> _TESTO_:
Sono stati sequestrati a Lodi 2mila flaconi di smalto per unghie contenenti sostanze pericolose vietate dal 1 settembre 2025. Come riconoscere e dove acquistare smalti sicuri.
Dal primo settembre è entrato in vigore il divieto europeo all’utilizzo di due composti chimici largamente impiegati nell’applicazione di gel e smalti semipermanenti per unghie, previsti per l’utilizzo sotto luce UV per farli indurire, ovvero, il Trimethylbenzoyl Diphenylphosphine Oxide (TPO) e il Dimethyltolylamine (DMTA), due sostanze ritenute potenzialmente cancerogene e per questo inserite dall’Unione Europea nell’elenco degli ingredienti pericolosi per i cosmetici.
Sono scattati i primi controlli e la Guardia di finanza di Lodi ha sequestrato Circa 2000 flaconi di smalti e gel per unghie contenenti TPO in due magazzini, rispettivamente nei comuni di Sant’Angelo Lodigiano e di Cornegliano Laudense. I Finanzieri del Gruppo Lodi hanno così sottoposto a sequestro i cosmetici pericolosi posti in vendita e denunciati alla locale Procura della Repubblica i titolari degli esercizi commerciali per la violazione dei nuovi standard di sicurezza recentemente introdotti dalla normativa europea.
Cosa preveda il nuvo regolamento UE per smalti contenti componenti nocivi
Dal 1 settembre per i prodotti cosmetici contenenti le sostanze nocive c’è sia il divieto di immissione sul mercato, che il divieto di utilizzo nei centri. L’applicazione del divieto, comprese le eventuali sanzioni, è di competenza delle autorità di ogni Stato membro.
Si tratta di “importanti novità che coinvolgono direttamente il mondo dell’estetica e, in particolare, i trattamenti nail. – affermano gli esperti – “Il cambiamento va accolto in un modo costruttivo in un momento di grande inquinamento chimico-ambientale a livello internazionale – dalle radiazioni che assorbiamo attraverso computer e telefonini alle radiazioni di un sole che sta ‘cambiando’, fino alle innumerevoli sostanze chimiche con cui veniamo a contatto – noi subiamo diverse aggressioni. E quando sappiamo che una cosa è potenzialmente rischiosa va eliminata”.
Per gli estetisti, l’aspetto più rilevante è che non sarà più possibile utilizzare questi prodotti nemmeno se già in possesso, poiché il regolamento europeo si applica anche agli ‘utilizzatori finali’, cioè tutti i professionisti che impiegano le sostanze nell’ambito delle proprie attività. Questo implica che gli operatori dovranno verificare la composizione dei prodotti in uso ed eventualmente confrontarsi con i fornitori per chiarimenti.

> _ESERCIZI DA SVOLGERE_:
**a)** Elenca le fonti delle "aggressioni" che, secondo gli esperti citati nell'articolo sugli smalti per unghie, subiamo.
**b)** Indica se ciascuna affermazione concorda con l'articolo sugli smalti per unghie, rispondendo sì o no e citando le parole decisive: (i) il divieto riguarda sia l'immissione sul mercato sia l'utilizzo nei centri; (ii) gli estetisti possono continuare a usare i prodotti già in loro possesso; (iii) l'applicazione del divieto spetta a un'unica autorità dell'Unione Europea.

> _DATI ESTRATTI_:

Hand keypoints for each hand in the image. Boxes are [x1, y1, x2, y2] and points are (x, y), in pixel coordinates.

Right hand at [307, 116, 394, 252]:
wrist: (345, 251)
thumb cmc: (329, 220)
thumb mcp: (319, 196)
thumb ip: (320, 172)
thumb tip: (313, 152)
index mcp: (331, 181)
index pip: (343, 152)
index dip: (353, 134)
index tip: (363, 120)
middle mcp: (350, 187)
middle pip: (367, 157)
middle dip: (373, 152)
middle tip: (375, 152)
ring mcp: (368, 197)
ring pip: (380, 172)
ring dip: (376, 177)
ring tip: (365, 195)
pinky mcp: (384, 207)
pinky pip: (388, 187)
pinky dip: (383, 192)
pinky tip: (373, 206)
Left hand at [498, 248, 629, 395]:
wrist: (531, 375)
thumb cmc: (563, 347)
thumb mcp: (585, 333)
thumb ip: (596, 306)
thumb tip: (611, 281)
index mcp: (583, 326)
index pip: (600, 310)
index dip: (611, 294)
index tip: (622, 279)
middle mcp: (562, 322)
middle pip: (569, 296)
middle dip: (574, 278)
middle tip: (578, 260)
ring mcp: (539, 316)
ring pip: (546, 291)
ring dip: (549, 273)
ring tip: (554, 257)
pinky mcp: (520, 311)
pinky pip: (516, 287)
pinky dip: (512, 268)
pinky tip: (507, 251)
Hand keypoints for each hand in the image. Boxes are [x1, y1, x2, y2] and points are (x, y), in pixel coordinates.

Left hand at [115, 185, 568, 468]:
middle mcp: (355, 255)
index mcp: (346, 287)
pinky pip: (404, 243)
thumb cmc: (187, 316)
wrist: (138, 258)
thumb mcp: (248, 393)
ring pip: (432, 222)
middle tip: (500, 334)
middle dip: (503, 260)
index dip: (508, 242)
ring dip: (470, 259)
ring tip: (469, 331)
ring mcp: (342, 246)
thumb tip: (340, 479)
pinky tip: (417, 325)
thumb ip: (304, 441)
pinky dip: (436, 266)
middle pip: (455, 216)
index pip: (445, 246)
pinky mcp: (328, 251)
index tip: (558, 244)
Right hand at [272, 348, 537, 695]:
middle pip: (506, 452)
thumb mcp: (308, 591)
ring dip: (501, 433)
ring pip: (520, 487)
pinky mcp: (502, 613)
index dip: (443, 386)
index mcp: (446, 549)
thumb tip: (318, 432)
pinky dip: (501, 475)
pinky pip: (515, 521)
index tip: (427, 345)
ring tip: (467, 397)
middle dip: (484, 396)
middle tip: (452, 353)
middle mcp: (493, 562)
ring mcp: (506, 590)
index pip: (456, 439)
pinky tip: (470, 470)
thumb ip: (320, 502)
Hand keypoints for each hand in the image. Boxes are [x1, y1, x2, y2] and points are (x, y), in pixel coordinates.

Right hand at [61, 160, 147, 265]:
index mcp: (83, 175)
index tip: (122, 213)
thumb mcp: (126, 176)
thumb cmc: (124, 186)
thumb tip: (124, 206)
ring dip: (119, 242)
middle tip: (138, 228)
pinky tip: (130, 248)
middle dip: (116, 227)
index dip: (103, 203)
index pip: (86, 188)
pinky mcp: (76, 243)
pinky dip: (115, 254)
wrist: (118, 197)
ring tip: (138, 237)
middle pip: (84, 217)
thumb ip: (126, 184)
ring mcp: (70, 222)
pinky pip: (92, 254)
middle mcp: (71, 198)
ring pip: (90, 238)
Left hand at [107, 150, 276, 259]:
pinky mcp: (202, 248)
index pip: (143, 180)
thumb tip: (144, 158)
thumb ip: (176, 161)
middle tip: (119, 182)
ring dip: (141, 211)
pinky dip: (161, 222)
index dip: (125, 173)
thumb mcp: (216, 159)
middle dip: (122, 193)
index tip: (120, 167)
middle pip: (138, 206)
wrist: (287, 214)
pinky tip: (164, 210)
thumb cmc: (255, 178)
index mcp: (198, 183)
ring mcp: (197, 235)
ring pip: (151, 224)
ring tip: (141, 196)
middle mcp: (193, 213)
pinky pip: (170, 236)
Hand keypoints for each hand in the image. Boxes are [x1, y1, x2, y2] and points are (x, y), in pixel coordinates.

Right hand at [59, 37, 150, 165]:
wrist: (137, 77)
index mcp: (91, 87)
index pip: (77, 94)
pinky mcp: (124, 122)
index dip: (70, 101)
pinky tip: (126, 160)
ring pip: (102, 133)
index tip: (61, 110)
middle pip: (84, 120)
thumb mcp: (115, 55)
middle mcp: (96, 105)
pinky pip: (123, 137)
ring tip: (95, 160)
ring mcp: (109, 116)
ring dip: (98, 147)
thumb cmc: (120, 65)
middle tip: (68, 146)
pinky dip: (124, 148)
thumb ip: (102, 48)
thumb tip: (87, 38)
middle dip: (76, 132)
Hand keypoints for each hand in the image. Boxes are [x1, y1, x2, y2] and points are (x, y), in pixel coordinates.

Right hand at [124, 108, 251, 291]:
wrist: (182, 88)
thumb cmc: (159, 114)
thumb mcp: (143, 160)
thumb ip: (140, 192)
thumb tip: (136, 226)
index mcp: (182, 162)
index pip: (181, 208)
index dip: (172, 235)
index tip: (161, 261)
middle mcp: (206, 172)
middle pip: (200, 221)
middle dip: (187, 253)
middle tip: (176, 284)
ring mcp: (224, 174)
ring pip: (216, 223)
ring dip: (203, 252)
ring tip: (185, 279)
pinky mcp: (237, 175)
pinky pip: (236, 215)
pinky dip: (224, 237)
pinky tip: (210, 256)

> _SOLUZIONI_:
**a)**
- Le radiazioni che assorbiamo attraverso computer e telefonini
- Le radiazioni di un sole che sta "cambiando"
- Le innumerevoli sostanze chimiche con cui veniamo a contatto

**b)**
(i) Sì: "c’è sia il divieto di immissione sul mercato, che il divieto di utilizzo nei centri".
(ii) No: "non sarà più possibile utilizzare questi prodotti nemmeno se già in possesso".
(iii) No: "è di competenza delle autorità di ogni Stato membro".